Hershey beat Wall Street expectations for quarterly sales and profit, benefiting from higher prices of its chocolates and candies at a time when demand has slowed.
Many packaged food companies, including Hershey, raised product prices to offset the impact of a surge in costs after supply chain disruptions and the Russia-Ukraine war pushed up prices of everything from transport to commodities like sugar.
But several rounds of price hikes in the last two years have now hit demand as customers, battling higher interest rates and grocery prices, have started to push back on pricier consumables like chocolates and candies.
Hershey's overall organic prices rose 9.8% in the third quarter, while organic volumes increased only 0.9%.
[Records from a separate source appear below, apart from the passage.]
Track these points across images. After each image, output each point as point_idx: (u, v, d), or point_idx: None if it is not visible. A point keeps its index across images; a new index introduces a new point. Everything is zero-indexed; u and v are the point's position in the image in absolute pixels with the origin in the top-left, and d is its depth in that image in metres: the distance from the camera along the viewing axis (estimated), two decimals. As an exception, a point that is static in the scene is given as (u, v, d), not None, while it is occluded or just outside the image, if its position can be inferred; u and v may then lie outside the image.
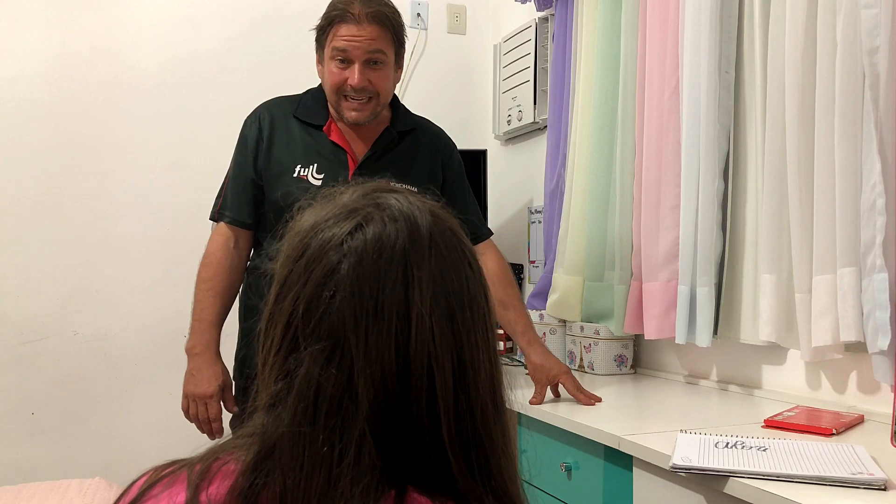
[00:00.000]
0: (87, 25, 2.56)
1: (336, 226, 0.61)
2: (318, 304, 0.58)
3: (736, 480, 1.10)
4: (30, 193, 2.48)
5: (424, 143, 1.87)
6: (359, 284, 0.58)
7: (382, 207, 0.62)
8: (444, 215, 0.64)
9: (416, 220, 0.61)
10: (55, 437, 2.47)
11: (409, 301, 0.57)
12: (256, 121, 1.81)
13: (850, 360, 1.58)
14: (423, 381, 0.57)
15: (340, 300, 0.58)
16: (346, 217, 0.62)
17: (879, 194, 1.40)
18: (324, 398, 0.57)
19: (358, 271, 0.58)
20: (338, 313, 0.58)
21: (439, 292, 0.59)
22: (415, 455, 0.58)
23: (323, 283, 0.59)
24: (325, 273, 0.59)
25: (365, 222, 0.61)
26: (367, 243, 0.59)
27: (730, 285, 1.81)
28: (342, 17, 1.68)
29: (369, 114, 1.74)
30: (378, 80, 1.71)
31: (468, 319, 0.60)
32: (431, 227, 0.61)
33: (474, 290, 0.62)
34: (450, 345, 0.58)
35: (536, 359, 1.77)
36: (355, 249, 0.59)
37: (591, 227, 2.20)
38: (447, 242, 0.61)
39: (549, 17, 2.63)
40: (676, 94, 1.90)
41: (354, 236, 0.60)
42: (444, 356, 0.58)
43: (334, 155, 1.76)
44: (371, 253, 0.59)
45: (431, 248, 0.60)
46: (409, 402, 0.57)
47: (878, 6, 1.38)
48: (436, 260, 0.59)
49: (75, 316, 2.51)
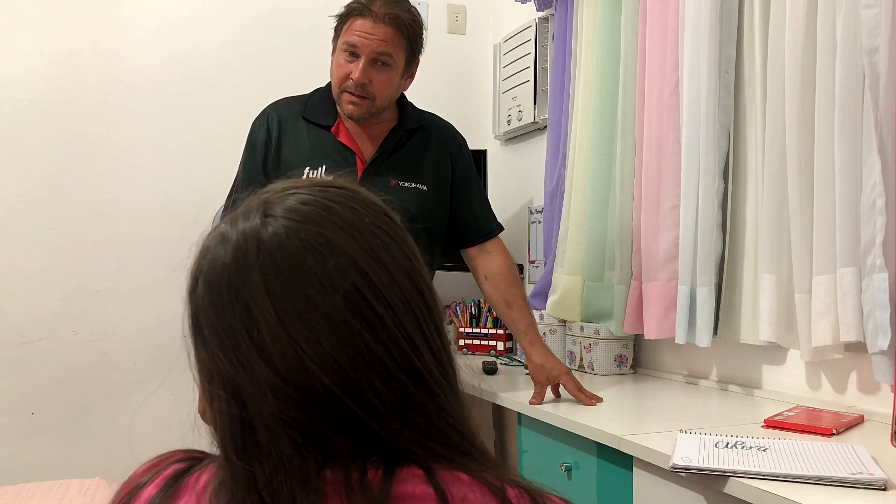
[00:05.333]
0: (88, 26, 2.56)
1: (194, 269, 0.64)
2: (201, 352, 0.62)
3: (736, 480, 1.10)
4: (30, 193, 2.48)
5: (434, 139, 1.87)
6: (210, 323, 0.60)
7: (221, 237, 0.63)
8: (293, 207, 0.63)
9: (244, 235, 0.61)
10: (55, 437, 2.47)
11: (254, 320, 0.58)
12: (265, 122, 1.81)
13: (850, 360, 1.58)
14: (313, 382, 0.57)
15: (207, 340, 0.61)
16: (201, 256, 0.64)
17: (879, 194, 1.40)
18: (237, 436, 0.58)
19: (206, 311, 0.61)
20: (211, 354, 0.60)
21: (280, 299, 0.58)
22: (361, 440, 0.58)
23: (194, 329, 0.62)
24: (194, 320, 0.62)
25: (204, 261, 0.63)
26: (205, 285, 0.62)
27: (730, 285, 1.81)
28: (361, 11, 1.68)
29: (364, 111, 1.74)
30: (380, 82, 1.71)
31: (334, 310, 0.59)
32: (260, 238, 0.60)
33: (331, 281, 0.60)
34: (317, 341, 0.58)
35: (537, 359, 1.77)
36: (200, 291, 0.62)
37: (591, 227, 2.20)
38: (282, 246, 0.60)
39: (549, 17, 2.63)
40: (676, 94, 1.90)
41: (199, 280, 0.62)
42: (319, 353, 0.57)
43: (342, 156, 1.76)
44: (207, 292, 0.61)
45: (260, 263, 0.59)
46: (318, 402, 0.57)
47: (878, 6, 1.38)
48: (266, 270, 0.59)
49: (75, 316, 2.51)
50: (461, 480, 0.59)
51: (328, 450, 0.57)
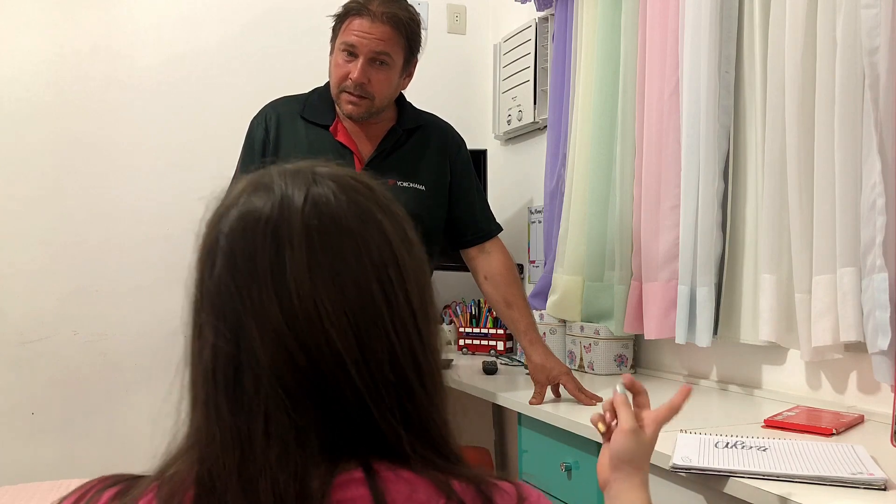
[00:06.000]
0: (87, 25, 2.55)
1: (219, 209, 0.65)
2: (204, 280, 0.62)
3: (736, 480, 1.10)
4: (30, 193, 2.48)
5: (432, 139, 1.87)
6: (233, 254, 0.60)
7: (259, 186, 0.64)
8: (340, 175, 0.65)
9: (288, 191, 0.62)
10: (55, 437, 2.47)
11: (283, 262, 0.58)
12: (263, 121, 1.81)
13: (850, 360, 1.58)
14: (319, 339, 0.58)
15: (219, 270, 0.60)
16: (230, 202, 0.65)
17: (879, 194, 1.40)
18: (220, 371, 0.58)
19: (230, 241, 0.61)
20: (218, 283, 0.60)
21: (317, 249, 0.59)
22: (339, 415, 0.59)
23: (206, 260, 0.62)
24: (209, 250, 0.62)
25: (238, 202, 0.63)
26: (238, 218, 0.62)
27: (730, 285, 1.81)
28: (358, 11, 1.68)
29: (363, 111, 1.74)
30: (378, 81, 1.71)
31: (363, 275, 0.60)
32: (309, 192, 0.62)
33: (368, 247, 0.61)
34: (341, 301, 0.58)
35: (537, 359, 1.77)
36: (229, 224, 0.62)
37: (591, 227, 2.20)
38: (329, 204, 0.62)
39: (549, 17, 2.63)
40: (676, 94, 1.90)
41: (229, 213, 0.63)
42: (337, 313, 0.58)
43: (341, 155, 1.76)
44: (240, 226, 0.61)
45: (305, 211, 0.60)
46: (314, 362, 0.58)
47: (878, 6, 1.38)
48: (310, 218, 0.60)
49: (75, 316, 2.51)
50: (405, 479, 0.58)
51: (300, 421, 0.57)
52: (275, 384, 0.57)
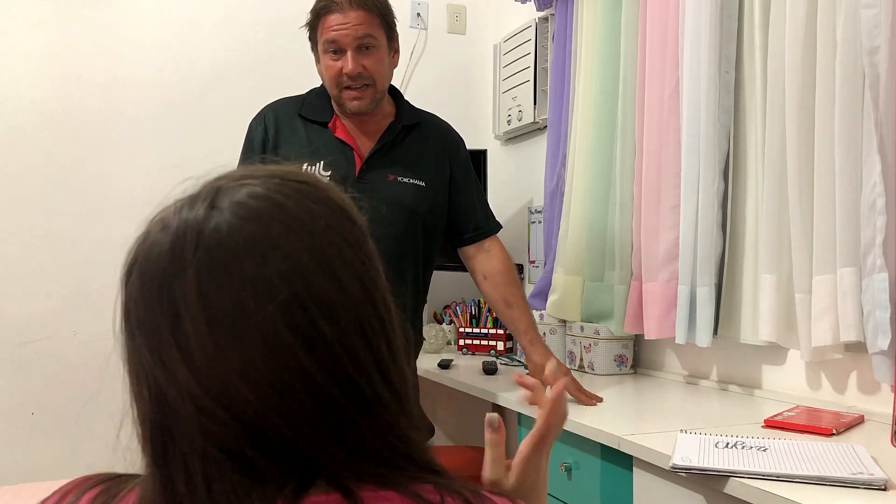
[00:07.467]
0: (87, 25, 2.56)
1: (128, 259, 0.61)
2: (126, 345, 0.59)
3: (736, 480, 1.10)
4: (30, 193, 2.48)
5: (431, 136, 1.87)
6: (140, 322, 0.57)
7: (159, 225, 0.60)
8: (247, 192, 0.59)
9: (180, 231, 0.57)
10: (55, 437, 2.47)
11: (183, 332, 0.54)
12: (262, 122, 1.82)
13: (850, 360, 1.58)
14: (240, 402, 0.53)
15: (137, 340, 0.57)
16: (136, 250, 0.61)
17: (879, 194, 1.40)
18: (154, 430, 0.56)
19: (136, 309, 0.58)
20: (137, 351, 0.57)
21: (214, 305, 0.54)
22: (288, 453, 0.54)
23: (124, 323, 0.59)
24: (124, 311, 0.59)
25: (140, 252, 0.59)
26: (138, 279, 0.58)
27: (730, 285, 1.81)
28: (327, 8, 1.69)
29: (370, 101, 1.74)
30: (372, 65, 1.71)
31: (266, 321, 0.54)
32: (202, 231, 0.56)
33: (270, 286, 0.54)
34: (252, 364, 0.53)
35: (537, 358, 1.77)
36: (133, 288, 0.59)
37: (591, 227, 2.20)
38: (221, 245, 0.55)
39: (549, 17, 2.63)
40: (676, 94, 1.90)
41: (132, 272, 0.59)
42: (249, 377, 0.53)
43: (340, 151, 1.76)
44: (141, 291, 0.57)
45: (198, 259, 0.55)
46: (242, 419, 0.53)
47: (878, 6, 1.38)
48: (202, 272, 0.55)
49: (75, 316, 2.51)
50: (390, 500, 0.54)
51: (248, 471, 0.53)
52: (208, 446, 0.53)
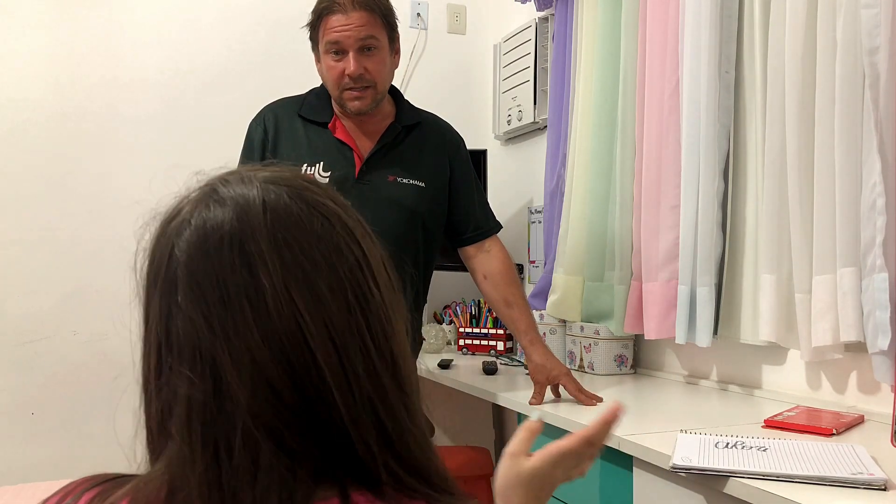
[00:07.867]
0: (87, 25, 2.56)
1: (168, 227, 0.59)
2: (170, 318, 0.55)
3: (736, 480, 1.10)
4: (30, 193, 2.48)
5: (431, 136, 1.87)
6: (196, 281, 0.54)
7: (206, 196, 0.58)
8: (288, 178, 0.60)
9: (241, 200, 0.57)
10: (55, 437, 2.47)
11: (258, 282, 0.53)
12: (261, 122, 1.82)
13: (850, 360, 1.58)
14: (305, 360, 0.53)
15: (184, 302, 0.54)
16: (172, 219, 0.59)
17: (879, 194, 1.40)
18: (196, 411, 0.53)
19: (190, 266, 0.55)
20: (186, 318, 0.54)
21: (289, 261, 0.54)
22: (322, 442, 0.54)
23: (163, 290, 0.56)
24: (164, 278, 0.56)
25: (192, 217, 0.57)
26: (196, 237, 0.56)
27: (730, 285, 1.81)
28: (329, 9, 1.69)
29: (370, 102, 1.74)
30: (374, 66, 1.72)
31: (337, 280, 0.55)
32: (264, 199, 0.57)
33: (339, 248, 0.57)
34: (321, 313, 0.54)
35: (537, 358, 1.77)
36: (185, 245, 0.56)
37: (591, 227, 2.20)
38: (288, 209, 0.56)
39: (549, 17, 2.63)
40: (676, 94, 1.90)
41: (182, 232, 0.57)
42: (318, 327, 0.53)
43: (340, 152, 1.76)
44: (200, 247, 0.55)
45: (268, 220, 0.55)
46: (300, 390, 0.53)
47: (878, 6, 1.38)
48: (276, 229, 0.55)
49: (75, 316, 2.51)
50: None
51: (289, 453, 0.52)
52: (250, 421, 0.52)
The 129-year-old company reaffirmed its annual profit forecast of $9.46 to $9.54 per share and of an 8% sales growth.
Its shares were down marginally in early trading amid broader declines.
RBC Capital Markets analyst Nik Modi said maintaining forecasts may seem conservative at first glance, but "it is prudent given our conservative view on the consumer backdrop and key selling days for Halloween ahead".
Hershey expects major holidays like Halloween, when customers stock up on Reese's peanut butter cups and milk duds for trick-or-treat events, to boost sales.
CEO Michele Buck said consumers were buying Halloween candy closer to the holiday this year, unlike last year when inventory unavailability spurred earlier purchases.
Hershey executives also echoed views from PepsiCo and Coca-Cola regarding an impact on sales from the popularity of weight-loss drugs that could alter consumption patterns.
"We do not believe GLP-1's are having a material impact on our business at this point in time," Buck said in a post-earnings call.
Hershey's net sales rose 11% to $3.03 billion, beating analysts' expectations of $2.95 billion, according to LSEG data.
Its adjusted profit per share of $2.60 also topped estimates of $2.45.